Seeking Value Depressions in Internet Healthcare

Cai Daqing believes that the internet venture capital bubble of 2015 was not necessarily a bad thing. Looking back at the TMT sector’s boom in 2000, it similarly saw a frantic influx of capital from various sources, appearing chaotic on the surface. However, without that phase, today’s tech giants such as Tencent and Baidu would not exist. This process evolves from chaos to rationality, and the medical investment sector is likely to follow a similar trajectory. Industry development requires a certain level of capital injection to continuously cultivate talent, establish a robust industrial ecosystem, and truly drive the sector forward.

At a time when investors are becoming more rational and composed, Cai Daqing believes that there are indeed some high-quality enterprises that require discerning investors to discover them, provide financial support, offer assistance in strategy and management, and accompany them through their growth. These enterprises represent value depressions in the internet healthcare sector, warranting thorough exploration by investors.
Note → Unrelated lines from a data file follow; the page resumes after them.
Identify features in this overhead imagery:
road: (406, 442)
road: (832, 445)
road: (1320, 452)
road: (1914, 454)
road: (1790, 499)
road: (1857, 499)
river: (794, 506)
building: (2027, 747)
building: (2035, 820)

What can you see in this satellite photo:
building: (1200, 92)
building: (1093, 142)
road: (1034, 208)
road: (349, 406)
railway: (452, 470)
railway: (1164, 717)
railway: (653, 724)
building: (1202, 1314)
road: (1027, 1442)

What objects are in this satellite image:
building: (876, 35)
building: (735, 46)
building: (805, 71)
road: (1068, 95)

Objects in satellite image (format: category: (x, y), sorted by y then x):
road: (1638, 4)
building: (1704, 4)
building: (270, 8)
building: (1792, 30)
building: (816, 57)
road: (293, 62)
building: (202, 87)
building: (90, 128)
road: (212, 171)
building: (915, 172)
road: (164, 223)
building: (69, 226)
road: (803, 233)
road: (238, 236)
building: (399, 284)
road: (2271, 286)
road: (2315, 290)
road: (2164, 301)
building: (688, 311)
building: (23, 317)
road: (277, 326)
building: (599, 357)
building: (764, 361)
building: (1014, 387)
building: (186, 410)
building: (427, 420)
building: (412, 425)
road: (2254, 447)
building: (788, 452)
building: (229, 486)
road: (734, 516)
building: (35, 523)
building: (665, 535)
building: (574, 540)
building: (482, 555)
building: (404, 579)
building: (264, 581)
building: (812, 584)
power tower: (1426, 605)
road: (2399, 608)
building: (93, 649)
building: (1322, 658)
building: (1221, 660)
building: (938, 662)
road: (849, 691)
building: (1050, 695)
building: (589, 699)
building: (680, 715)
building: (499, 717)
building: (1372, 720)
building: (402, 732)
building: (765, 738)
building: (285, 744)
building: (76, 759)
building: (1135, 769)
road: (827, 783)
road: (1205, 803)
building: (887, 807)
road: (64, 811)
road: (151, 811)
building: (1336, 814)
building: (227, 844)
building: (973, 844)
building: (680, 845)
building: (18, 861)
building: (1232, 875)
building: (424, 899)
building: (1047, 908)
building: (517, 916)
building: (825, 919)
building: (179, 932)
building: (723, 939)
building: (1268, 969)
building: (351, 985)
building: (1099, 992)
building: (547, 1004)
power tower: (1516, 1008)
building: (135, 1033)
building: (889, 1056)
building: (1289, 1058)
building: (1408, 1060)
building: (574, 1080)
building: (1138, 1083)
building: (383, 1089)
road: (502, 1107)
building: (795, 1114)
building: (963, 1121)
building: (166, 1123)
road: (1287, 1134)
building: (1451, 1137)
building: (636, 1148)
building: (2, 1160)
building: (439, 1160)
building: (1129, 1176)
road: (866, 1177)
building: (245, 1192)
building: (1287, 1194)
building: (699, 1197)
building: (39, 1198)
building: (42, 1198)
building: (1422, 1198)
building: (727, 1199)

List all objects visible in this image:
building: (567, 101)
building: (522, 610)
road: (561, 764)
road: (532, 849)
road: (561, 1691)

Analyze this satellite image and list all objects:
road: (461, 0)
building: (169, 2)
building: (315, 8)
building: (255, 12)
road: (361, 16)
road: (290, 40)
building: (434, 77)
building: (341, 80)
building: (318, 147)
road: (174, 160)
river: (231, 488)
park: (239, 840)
In addition to pure venture capital (VC) firms, an increasing number of industrial investors are now active in the venture investment landscape. Cai Daqing previously oversaw investment activities at BGI Genomics and joined Legend Capital after 2010, giving him a profound understanding of the distinctions between industrial capital and venture capital.

Cai Daqing pointed out that the biggest difference between the two lies in their perspectives. From the viewpoint of industrial capital, greater emphasis is placed on the synergy between the invested company and its own business operations, as well as strategic layout, rather than solely calculating returns based on financial metrics. However, from the perspective of venture capital, investments in startups focus more on financial returns, with less attention paid to other synergies or strategic considerations.

Cai Daqing offered prudent advice on how high-potential startups should select investors. If entrepreneurs believe that the platform they are building holds universal significance, with its value not dependent on the support of industry giants, but rather aiming to serve a broader population and generate greater social impact, they must maintain their independence in the early stages. They should strive to advance rapidly instead of becoming deeply entrenched with industry leaders. Such companies typically enjoy better development prospects in later stages.

Cai Daqing concluded by stating that an open China today boasts a large pool of talent capable of aligning with, and even surpassing, international leading technologies, along with numerous teams returning from overseas. Legend Capital has always adhered to the investment philosophy of “business first, people foremost,” collaborating with individuals of integrity, ambition, insight, and competence to identify favorable and actionable trends amidst market currents. Legend Capital is particularly keen on platform companies with sustained product innovation capabilities or resource integration strengths. These are the companies Legend Capital values highly and is willing to invest in, as they are more likely to emerge as the future BATs (Baidu, Alibaba, Tencent) of the healthcare sector.